Indeed, it is these children, heard repeatedly and seen frequently, compared to only the briefest glimpses of Osama Bin Laden, that the set piece emphasises. When Bin Laden is killed, children are orphaned and mothers are heartbroken. The next day, Maya sheds tears because… why? For the dead fathers and husbands? Because after a decade of pushing social aspects of her life aside in the name of work, she suddenly lacks a purpose? Because America’s vindication changed little and signals the conquest not of justice, but revenge? It’s hard to say.

As Maya pursues one target in the name of her country, Kyle does the same for the troops. His foil is a sniper who, over the course of the four tours depicted in the film, kills several of Kyle’s allies – some because the Punisher insignia on his squad’s gear is a giveaway. The branding, taken from an earlier scene depicting a soldier reading the comic, is crucial: The Punisher is less a superhero than an example of vigilante justice taken too far, perhaps as a result of his own PTSD when his family was killed. He loses sight of justice and becomes the judge, jury and executioner of those who happen to be in the wrong place at the wrong time.
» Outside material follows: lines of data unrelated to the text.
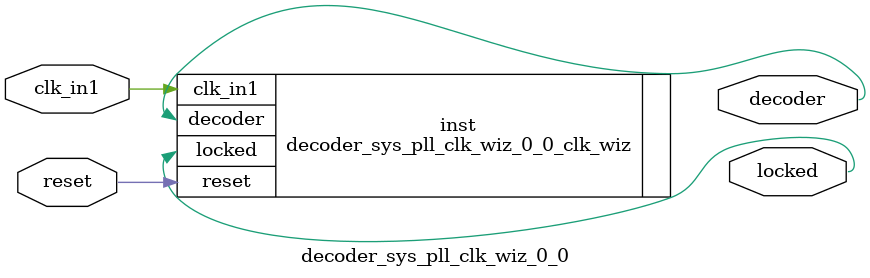
<source format=v>


`timescale 1ps/1ps

(* CORE_GENERATION_INFO = "decoder_sys_pll_clk_wiz_0_0,clk_wiz_v6_0_10_0_0,{component_name=decoder_sys_pll_clk_wiz_0_0,use_phase_alignment=true,use_min_o_jitter=false,use_max_i_jitter=false,use_dyn_phase_shift=false,use_inclk_switchover=false,use_dyn_reconfig=false,enable_axi=0,feedback_source=FDBK_AUTO,PRIMITIVE=MMCM,num_out_clk=1,clkin1_period=10.000,clkin2_period=10.000,use_power_down=false,use_reset=true,use_locked=true,use_inclk_stopped=false,feedback_type=SINGLE,CLOCK_MGR_TYPE=NA,manual_override=false}" *)

module decoder_sys_pll_clk_wiz_0_0 
 (
  // Clock out ports
  output        decoder,
  // Status and control signals
  input         reset,
  output        locked,
 // Clock in ports
  input         clk_in1
 );

  decoder_sys_pll_clk_wiz_0_0_clk_wiz inst
  (
  // Clock out ports  
  .decoder(decoder),
  // Status and control signals               
  .reset(reset), 
  .locked(locked),
 // Clock in ports
  .clk_in1(clk_in1)
  );

endmodule

</source>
Kyle’s identification with the character offers a look into his own shattered psyche. When he finally kills the sniper, Eastwood underlines the gravity of the moment with slow-motion, giving the kill a neo-colonialist undertone, to which an ally affirms, “mission accomplished,” echoing Bush’s premature call. Justice? Kyle spuriously blames his PTSD not on being forced to kill women and children, but on his inability to protect more of his allies. “There’s plenty of guys here that need saving,” he is told. The ending’s tragic irony – spoiler: Kyle is killed by another PTSD-afflicted veteran he is trying to help – is not incidental. Whether PTSD surfaced from killing too many or losing too many, the war has ended but the damage continues to play out back home.
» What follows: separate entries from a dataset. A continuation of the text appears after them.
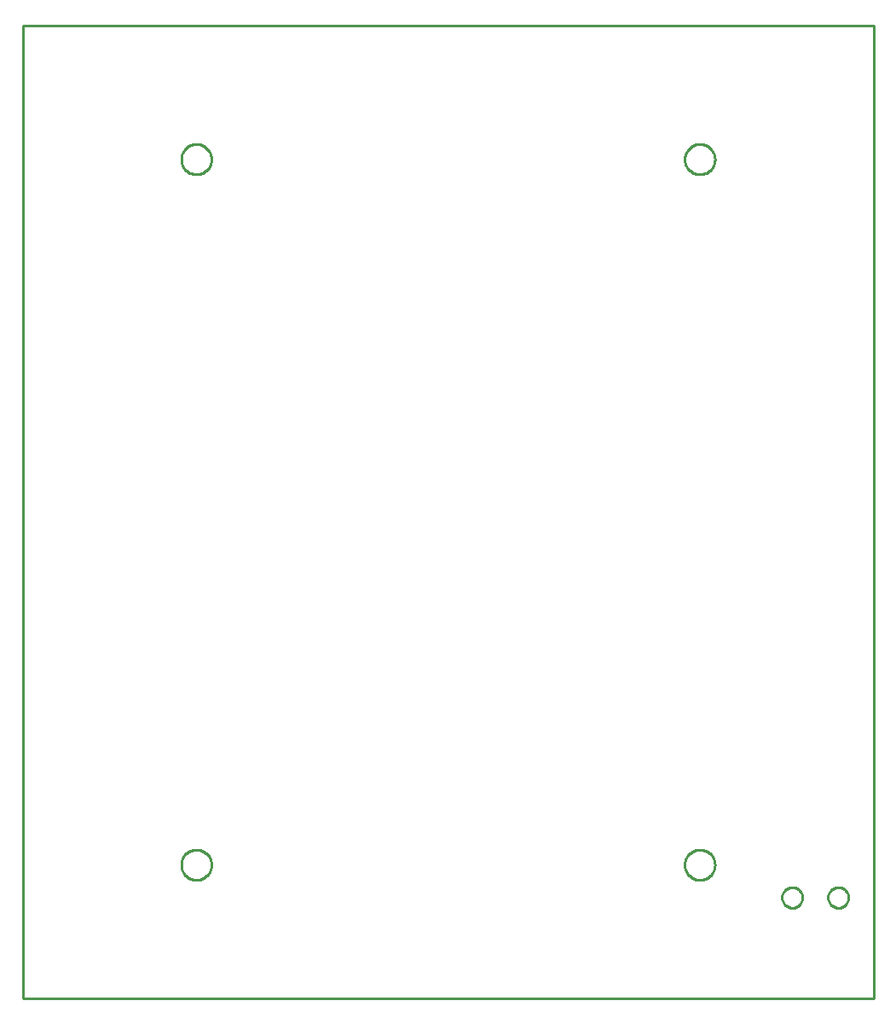
<source format=gbr>
G04 EAGLE Gerber RS-274X export*
G75*
%MOMM*%
%FSLAX34Y34*%
%LPD*%
%AMOC8*
5,1,8,0,0,1.08239X$1,22.5*%
G01*
%ADD10C,0.254000*%


D10*
X0Y0D02*
X845000Y0D01*
X845000Y965000D01*
X0Y965000D01*
X0Y0D01*
X187500Y831964D02*
X187424Y830896D01*
X187271Y829835D01*
X187043Y828788D01*
X186741Y827760D01*
X186367Y826756D01*
X185922Y825781D01*
X185408Y824841D01*
X184829Y823940D01*
X184187Y823082D01*
X183485Y822272D01*
X182728Y821515D01*
X181918Y820813D01*
X181060Y820171D01*
X180159Y819592D01*
X179219Y819078D01*
X178244Y818633D01*
X177240Y818259D01*
X176212Y817957D01*
X175165Y817729D01*
X174104Y817576D01*
X173036Y817500D01*
X171964Y817500D01*
X170896Y817576D01*
X169835Y817729D01*
X168788Y817957D01*
X167760Y818259D01*
X166756Y818633D01*
X165781Y819078D01*
X164841Y819592D01*
X163940Y820171D01*
X163082Y820813D01*
X162272Y821515D01*
X161515Y822272D01*
X160813Y823082D01*
X160171Y823940D01*
X159592Y824841D01*
X159078Y825781D01*
X158633Y826756D01*
X158259Y827760D01*
X157957Y828788D01*
X157729Y829835D01*
X157576Y830896D01*
X157500Y831964D01*
X157500Y833036D01*
X157576Y834104D01*
X157729Y835165D01*
X157957Y836212D01*
X158259Y837240D01*
X158633Y838244D01*
X159078Y839219D01*
X159592Y840159D01*
X160171Y841060D01*
X160813Y841918D01*
X161515Y842728D01*
X162272Y843485D01*
X163082Y844187D01*
X163940Y844829D01*
X164841Y845408D01*
X165781Y845922D01*
X166756Y846367D01*
X167760Y846741D01*
X168788Y847043D01*
X169835Y847271D01*
X170896Y847424D01*
X171964Y847500D01*
X173036Y847500D01*
X174104Y847424D01*
X175165Y847271D01*
X176212Y847043D01*
X177240Y846741D01*
X178244Y846367D01*
X179219Y845922D01*
X180159Y845408D01*
X181060Y844829D01*
X181918Y844187D01*
X182728Y843485D01*
X183485Y842728D01*
X184187Y841918D01*
X184829Y841060D01*
X185408Y840159D01*
X185922Y839219D01*
X186367Y838244D01*
X186741Y837240D01*
X187043Y836212D01*
X187271Y835165D01*
X187424Y834104D01*
X187500Y833036D01*
X187500Y831964D01*
X687500Y831964D02*
X687424Y830896D01*
X687271Y829835D01*
X687043Y828788D01*
X686741Y827760D01*
X686367Y826756D01*
X685922Y825781D01*
X685408Y824841D01*
X684829Y823940D01*
X684187Y823082D01*
X683485Y822272D01*
X682728Y821515D01*
X681918Y820813D01*
X681060Y820171D01*
X680159Y819592D01*
X679219Y819078D01*
X678244Y818633D01*
X677240Y818259D01*
X676212Y817957D01*
X675165Y817729D01*
X674104Y817576D01*
X673036Y817500D01*
X671964Y817500D01*
X670896Y817576D01*
X669835Y817729D01*
X668788Y817957D01*
X667760Y818259D01*
X666756Y818633D01*
X665781Y819078D01*
X664841Y819592D01*
X663940Y820171D01*
X663082Y820813D01*
X662272Y821515D01*
X661515Y822272D01*
X660813Y823082D01*
X660171Y823940D01*
X659592Y824841D01*
X659078Y825781D01*
X658633Y826756D01*
X658259Y827760D01*
X657957Y828788D01*
X657729Y829835D01*
X657576Y830896D01*
X657500Y831964D01*
X657500Y833036D01*
X657576Y834104D01*
X657729Y835165D01*
X657957Y836212D01*
X658259Y837240D01*
X658633Y838244D01*
X659078Y839219D01*
X659592Y840159D01*
X660171Y841060D01*
X660813Y841918D01*
X661515Y842728D01*
X662272Y843485D01*
X663082Y844187D01*
X663940Y844829D01*
X664841Y845408D01*
X665781Y845922D01*
X666756Y846367D01*
X667760Y846741D01*
X668788Y847043D01*
X669835Y847271D01*
X670896Y847424D01*
X671964Y847500D01*
X673036Y847500D01*
X674104Y847424D01*
X675165Y847271D01*
X676212Y847043D01*
X677240Y846741D01*
X678244Y846367D01*
X679219Y845922D01*
X680159Y845408D01*
X681060Y844829D01*
X681918Y844187D01*
X682728Y843485D01*
X683485Y842728D01*
X684187Y841918D01*
X684829Y841060D01*
X685408Y840159D01*
X685922Y839219D01*
X686367Y838244D01*
X686741Y837240D01*
X687043Y836212D01*
X687271Y835165D01*
X687424Y834104D01*
X687500Y833036D01*
X687500Y831964D01*
X187500Y131964D02*
X187424Y130896D01*
X187271Y129835D01*
X187043Y128788D01*
X186741Y127760D01*
X186367Y126756D01*
X185922Y125781D01*
X185408Y124841D01*
X184829Y123940D01*
X184187Y123082D01*
X183485Y122272D01*
X182728Y121515D01*
X181918Y120813D01*
X181060Y120171D01*
X180159Y119592D01*
X179219Y119078D01*
X178244Y118633D01*
X177240Y118259D01*
X176212Y117957D01*
X175165Y117729D01*
X174104Y117576D01*
X173036Y117500D01*
X171964Y117500D01*
X170896Y117576D01*
X169835Y117729D01*
X168788Y117957D01*
X167760Y118259D01*
X166756Y118633D01*
X165781Y119078D01*
X164841Y119592D01*
X163940Y120171D01*
X163082Y120813D01*
X162272Y121515D01*
X161515Y122272D01*
X160813Y123082D01*
X160171Y123940D01*
X159592Y124841D01*
X159078Y125781D01*
X158633Y126756D01*
X158259Y127760D01*
X157957Y128788D01*
X157729Y129835D01*
X157576Y130896D01*
X157500Y131964D01*
X157500Y133036D01*
X157576Y134104D01*
X157729Y135165D01*
X157957Y136212D01*
X158259Y137240D01*
X158633Y138244D01*
X159078Y139219D01*
X159592Y140159D01*
X160171Y141060D01*
X160813Y141918D01*
X161515Y142728D01*
X162272Y143485D01*
X163082Y144187D01*
X163940Y144829D01*
X164841Y145408D01*
X165781Y145922D01*
X166756Y146367D01*
X167760Y146741D01*
X168788Y147043D01*
X169835Y147271D01*
X170896Y147424D01*
X171964Y147500D01*
X173036Y147500D01*
X174104Y147424D01*
X175165Y147271D01*
X176212Y147043D01*
X177240Y146741D01*
X178244Y146367D01*
X179219Y145922D01*
X180159Y145408D01*
X181060Y144829D01*
X181918Y144187D01*
X182728Y143485D01*
X183485Y142728D01*
X184187Y141918D01*
X184829Y141060D01*
X185408Y140159D01*
X185922Y139219D01*
X186367Y138244D01*
X186741Y137240D01*
X187043Y136212D01*
X187271Y135165D01*
X187424Y134104D01*
X187500Y133036D01*
X187500Y131964D01*
X687500Y131964D02*
X687424Y130896D01*
X687271Y129835D01*
X687043Y128788D01*
X686741Y127760D01*
X686367Y126756D01*
X685922Y125781D01*
X685408Y124841D01*
X684829Y123940D01*
X684187Y123082D01*
X683485Y122272D01*
X682728Y121515D01*
X681918Y120813D01*
X681060Y120171D01*
X680159Y119592D01*
X679219Y119078D01*
X678244Y118633D01*
X677240Y118259D01*
X676212Y117957D01*
X675165Y117729D01*
X674104Y117576D01*
X673036Y117500D01*
X671964Y117500D01*
X670896Y117576D01*
X669835Y117729D01*
X668788Y117957D01*
X667760Y118259D01*
X666756Y118633D01*
X665781Y119078D01*
X664841Y119592D01*
X663940Y120171D01*
X663082Y120813D01*
X662272Y121515D01*
X661515Y122272D01*
X660813Y123082D01*
X660171Y123940D01*
X659592Y124841D01*
X659078Y125781D01*
X658633Y126756D01*
X658259Y127760D01*
X657957Y128788D01*
X657729Y129835D01*
X657576Y130896D01*
X657500Y131964D01*
X657500Y133036D01*
X657576Y134104D01*
X657729Y135165D01*
X657957Y136212D01*
X658259Y137240D01*
X658633Y138244D01*
X659078Y139219D01*
X659592Y140159D01*
X660171Y141060D01*
X660813Y141918D01*
X661515Y142728D01*
X662272Y143485D01*
X663082Y144187D01*
X663940Y144829D01*
X664841Y145408D01*
X665781Y145922D01*
X666756Y146367D01*
X667760Y146741D01*
X668788Y147043D01*
X669835Y147271D01*
X670896Y147424D01*
X671964Y147500D01*
X673036Y147500D01*
X674104Y147424D01*
X675165Y147271D01*
X676212Y147043D01*
X677240Y146741D01*
X678244Y146367D01*
X679219Y145922D01*
X680159Y145408D01*
X681060Y144829D01*
X681918Y144187D01*
X682728Y143485D01*
X683485Y142728D01*
X684187Y141918D01*
X684829Y141060D01*
X685408Y140159D01*
X685922Y139219D01*
X686367Y138244D01*
X686741Y137240D01*
X687043Y136212D01*
X687271Y135165D01*
X687424Y134104D01*
X687500Y133036D01*
X687500Y131964D01*
X799840Y100444D02*
X799917Y101327D01*
X800071Y102201D01*
X800301Y103058D01*
X800604Y103892D01*
X800979Y104696D01*
X801423Y105464D01*
X801932Y106191D01*
X802502Y106871D01*
X803129Y107498D01*
X803809Y108068D01*
X804536Y108577D01*
X805304Y109021D01*
X806108Y109396D01*
X806942Y109699D01*
X807799Y109929D01*
X808673Y110083D01*
X809556Y110160D01*
X810444Y110160D01*
X811327Y110083D01*
X812201Y109929D01*
X813058Y109699D01*
X813892Y109396D01*
X814696Y109021D01*
X815464Y108577D01*
X816191Y108068D01*
X816871Y107498D01*
X817498Y106871D01*
X818068Y106191D01*
X818577Y105464D01*
X819021Y104696D01*
X819396Y103892D01*
X819699Y103058D01*
X819929Y102201D01*
X820083Y101327D01*
X820160Y100444D01*
X820160Y99556D01*
X820083Y98673D01*
X819929Y97799D01*
X819699Y96942D01*
X819396Y96108D01*
X819021Y95304D01*
X818577Y94536D01*
X818068Y93809D01*
X817498Y93129D01*
X816871Y92502D01*
X816191Y91932D01*
X815464Y91423D01*
X814696Y90979D01*
X813892Y90604D01*
X813058Y90301D01*
X812201Y90071D01*
X811327Y89917D01*
X810444Y89840D01*
X809556Y89840D01*
X808673Y89917D01*
X807799Y90071D01*
X806942Y90301D01*
X806108Y90604D01*
X805304Y90979D01*
X804536Y91423D01*
X803809Y91932D01*
X803129Y92502D01*
X802502Y93129D01*
X801932Y93809D01*
X801423Y94536D01*
X800979Y95304D01*
X800604Y96108D01*
X800301Y96942D01*
X800071Y97799D01*
X799917Y98673D01*
X799840Y99556D01*
X799840Y100444D01*
X754120Y100444D02*
X754197Y101327D01*
X754351Y102201D01*
X754581Y103058D01*
X754884Y103892D01*
X755259Y104696D01*
X755703Y105464D01*
X756212Y106191D01*
X756782Y106871D01*
X757409Y107498D01*
X758089Y108068D01*
X758816Y108577D01*
X759584Y109021D01*
X760388Y109396D01*
X761222Y109699D01*
X762079Y109929D01*
X762953Y110083D01*
X763836Y110160D01*
X764724Y110160D01*
X765607Y110083D01*
X766481Y109929D01*
X767338Y109699D01*
X768172Y109396D01*
X768976Y109021D01*
X769744Y108577D01*
X770471Y108068D01*
X771151Y107498D01*
X771778Y106871D01*
X772348Y106191D01*
X772857Y105464D01*
X773301Y104696D01*
X773676Y103892D01*
X773979Y103058D01*
X774209Y102201D01*
X774363Y101327D01*
X774440Y100444D01*
X774440Y99556D01*
X774363Y98673D01*
X774209Y97799D01*
X773979Y96942D01*
X773676Y96108D01*
X773301Y95304D01*
X772857Y94536D01*
X772348Y93809D01*
X771778Y93129D01*
X771151Y92502D01*
X770471Y91932D01*
X769744Y91423D01*
X768976Y90979D01*
X768172Y90604D01*
X767338Y90301D01*
X766481Y90071D01*
X765607Y89917D01*
X764724Y89840D01*
X763836Y89840D01*
X762953Y89917D01*
X762079Y90071D01*
X761222Y90301D01*
X760388Y90604D01*
X759584Y90979D01*
X758816Y91423D01*
X758089Y91932D01*
X757409Y92502D01*
X756782Y93129D01*
X756212Y93809D01*
X755703Y94536D01*
X755259Y95304D01*
X754884Y96108D01*
X754581Y96942D01*
X754351Y97799D01*
X754197Y98673D01*
X754120Y99556D01*
X754120Y100444D01*
M02*

</source>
That damage was itself reflected with shocking prescience in Bigelow’s film. From the audio recordings of 11 September, 2001 played over a black screen, to the eponymous raid, the only markers of time in Zero Dark Thirty are concomitant with terrorist attacks. Collapsing around a decade of time into around two-and-a-half hours, it’s easy to lose track of when exactly each scene takes place. The breakthrough that will eventually lead the USA to Osama Bin Laden surfaces early but lies dormant for years, and colleagues come and go. But every once in a while, a specific date is shown: 29 May, 2004; 20 September, 2008; 30 December, 2009.
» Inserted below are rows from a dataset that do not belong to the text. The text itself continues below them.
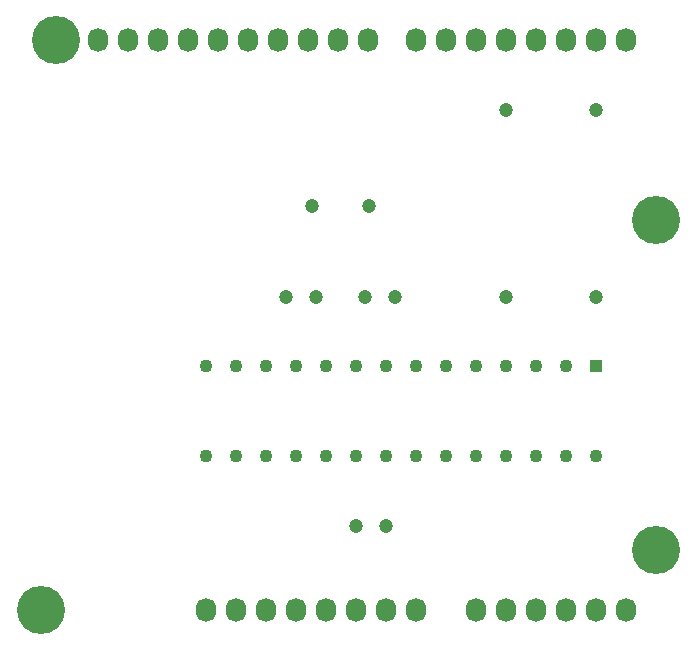
<source format=gbr>
%TF.GenerationSoftware,KiCad,Pcbnew,6.0.0-d3dd2cf0fa~116~ubuntu21.10.1*%
%TF.CreationDate,2022-01-02T17:21:39-05:00*%
%TF.ProjectId,ardustack-mcu,61726475-7374-4616-936b-2d6d63752e6b,rev?*%
%TF.SameCoordinates,Original*%
%TF.FileFunction,Soldermask,Top*%
%TF.FilePolarity,Negative*%
%FSLAX46Y46*%
G04 Gerber Fmt 4.6, Leading zero omitted, Abs format (unit mm)*
G04 Created by KiCad (PCBNEW 6.0.0-d3dd2cf0fa~116~ubuntu21.10.1) date 2022-01-02 17:21:39*
%MOMM*%
%LPD*%
G01*
G04 APERTURE LIST*
%ADD10O,1.727200X2.032000*%
%ADD11C,4.064000*%
%ADD12C,1.200000*%
%ADD13R,1.100000X1.100000*%
%ADD14C,1.100000*%
%ADD15C,1.205000*%
G04 APERTURE END LIST*
D10*
%TO.C,P1*%
X138938000Y-123825000D03*
X141478000Y-123825000D03*
X144018000Y-123825000D03*
X146558000Y-123825000D03*
X149098000Y-123825000D03*
X151638000Y-123825000D03*
X154178000Y-123825000D03*
X156718000Y-123825000D03*
%TD*%
%TO.C,P2*%
X161798000Y-123825000D03*
X164338000Y-123825000D03*
X166878000Y-123825000D03*
X169418000Y-123825000D03*
X171958000Y-123825000D03*
X174498000Y-123825000D03*
%TD*%
%TO.C,P3*%
X129794000Y-75565000D03*
X132334000Y-75565000D03*
X134874000Y-75565000D03*
X137414000Y-75565000D03*
X139954000Y-75565000D03*
X142494000Y-75565000D03*
X145034000Y-75565000D03*
X147574000Y-75565000D03*
X150114000Y-75565000D03*
X152654000Y-75565000D03*
%TD*%
%TO.C,P4*%
X156718000Y-75565000D03*
X159258000Y-75565000D03*
X161798000Y-75565000D03*
X164338000Y-75565000D03*
X166878000Y-75565000D03*
X169418000Y-75565000D03*
X171958000Y-75565000D03*
X174498000Y-75565000D03*
%TD*%
D11*
%TO.C,P5*%
X124968000Y-123825000D03*
%TD*%
%TO.C,P6*%
X177038000Y-118745000D03*
%TD*%
%TO.C,P7*%
X126238000Y-75565000D03*
%TD*%
%TO.C,P8*%
X177038000Y-90805000D03*
%TD*%
D12*
%TO.C,R1*%
X172010000Y-97400000D03*
X172010000Y-81500000D03*
%TD*%
%TO.C,R2*%
X164390000Y-97400000D03*
X164390000Y-81500000D03*
%TD*%
D13*
%TO.C,J1*%
X172010000Y-103190000D03*
D14*
X169470000Y-103190000D03*
X166930000Y-103190000D03*
X164390000Y-103190000D03*
X161850000Y-103190000D03*
X159310000Y-103190000D03*
X156770000Y-103190000D03*
X154230000Y-103190000D03*
X151690000Y-103190000D03*
X149150000Y-103190000D03*
X146610000Y-103190000D03*
X144070000Y-103190000D03*
X141530000Y-103190000D03*
X138990000Y-103190000D03*
X138990000Y-110810000D03*
X141530000Y-110810000D03*
X144070000Y-110810000D03*
X146610000Y-110810000D03*
X149150000Y-110810000D03*
X151690000Y-110810000D03*
X154230000Y-110810000D03*
X156770000Y-110810000D03*
X159310000Y-110810000D03*
X161850000Y-110810000D03*
X164390000Y-110810000D03*
X166930000Y-110810000D03*
X169470000Y-110810000D03*
X172010000Y-110810000D03*
%TD*%
D12*
%TO.C,C3*%
X148250000Y-97400000D03*
X145750000Y-97400000D03*
%TD*%
%TO.C,C2*%
X152450000Y-97400000D03*
X154950000Y-97400000D03*
%TD*%
D15*
%TO.C,Y1*%
X152790000Y-89700000D03*
X147910000Y-89700000D03*
%TD*%
D12*
%TO.C,C1*%
X151690000Y-116720000D03*
X154190000Y-116720000D03*
%TD*%
M02*

</source>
Those are the dates of the Khobar terrorism attack, the Islamabad Marriott bombing, and the Camp Chapman attack. When Zero Dark Thirty was released in December 2012, we might have been tempted to add to them the Sandy Hook Elementary school shooting on 14 December, 2012. Today, we have 7 January, 2015, the date of the Charlie Hebdo shooting; 13 November, 2015’s assault on the Bataclan in Paris; the San Bernadino shooting on 2 December, 2015; in Brussels on 22 March; Istanbul’s Ataturk Airport on 28 June; Nice on 14 July, and countless others, dismissed by the media for taking place in the Middle East or forgotten to “terrorism fatigue” in the West. We live in a world in which we expect the next big attack to be followed shortly by another. The war is over, but new ones have already begun in the direct aftermath.

What both films capture is the reality, dissembled by the Bush Administration, that there is no end to the number of terrorists who can be killed in making illusory progress. The only real victory would be policies that stop creating terrorists. That means taking a long look in the mirror and embracing rather than alienating local and international Muslim communities and nations and abstaining from killing innocent civilians regardless of the coldly calculated short-term benefit for starters. Ultimately, Maya’s tears are the same as those which Chris Kyle holds back: they are the tears of a nation and its constituents forced to come to terms with the fact that the best efforts even of heroes are not enough if the goal was tainted all along.